→ WHAT TO WORK ON
Every entry must be repeated exactly. Exclude all pictures.

BEGIN SUPPLIED DATA

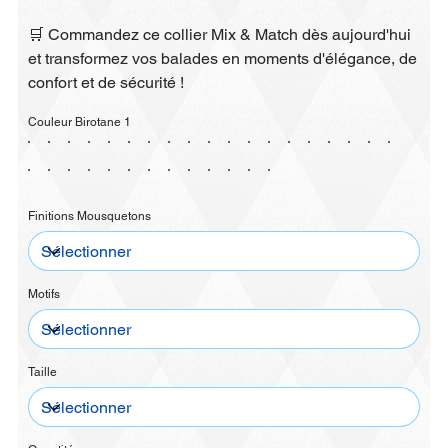
🛒 Commandez ce collier Mix & Match dès aujourd'hui
et transformez vos balades en moments d'élégance, de
confort et de sécurité !
Couleur Birotane 1
Finitions Mousquetons
Motifs
Taille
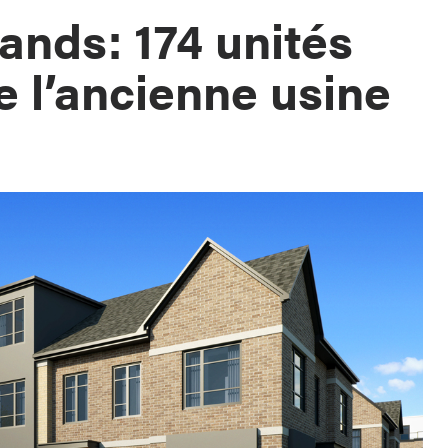
ands: 174 unités
de l’ancienne usine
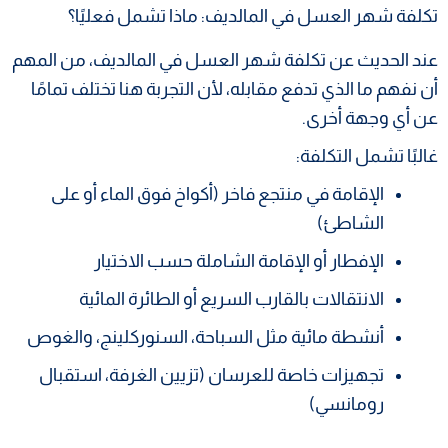
تكلفة شهر العسل في المالديف: ماذا تشمل فعليًا؟
عند الحديث عن تكلفة شهر العسل في المالديف، من المهم
أن نفهم ما الذي تدفع مقابله، لأن التجربة هنا تختلف تمامًا
عن أي وجهة أخرى.
غالبًا تشمل التكلفة:
الإقامة في منتجع فاخر (أكواخ فوق الماء أو على
الشاطئ)
الإفطار أو الإقامة الشاملة حسب الاختيار
الانتقالات بالقارب السريع أو الطائرة المائية
أنشطة مائية مثل السباحة، السنوركلينج، والغوص
تجهيزات خاصة للعرسان (تزيين الغرفة، استقبال
رومانسي)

END SUPPLIED DATA

→ ANSWER FOR THE TASK
🛒 Commandez ce collier Mix & Match dès aujourd'hui
et transformez vos balades en moments d'élégance, de
confort et de sécurité !
Couleur Birotane 1
Finitions Mousquetons
Motifs
Taille
ands: 174 unités
de l’ancienne usine
تكلفة شهر العسل في المالديف: ماذا تشمل فعليًا؟
عند الحديث عن تكلفة شهر العسل في المالديف، من المهم
أن نفهم ما الذي تدفع مقابله، لأن التجربة هنا تختلف تمامًا
عن أي وجهة أخرى.
غالبًا تشمل التكلفة:
الإقامة في منتجع فاخر (أكواخ فوق الماء أو على
الشاطئ)
الإفطار أو الإقامة الشاملة حسب الاختيار
الانتقالات بالقارب السريع أو الطائرة المائية
أنشطة مائية مثل السباحة، السنوركلينج، والغوص
تجهيزات خاصة للعرسان (تزيين الغرفة، استقبال
رومانسي)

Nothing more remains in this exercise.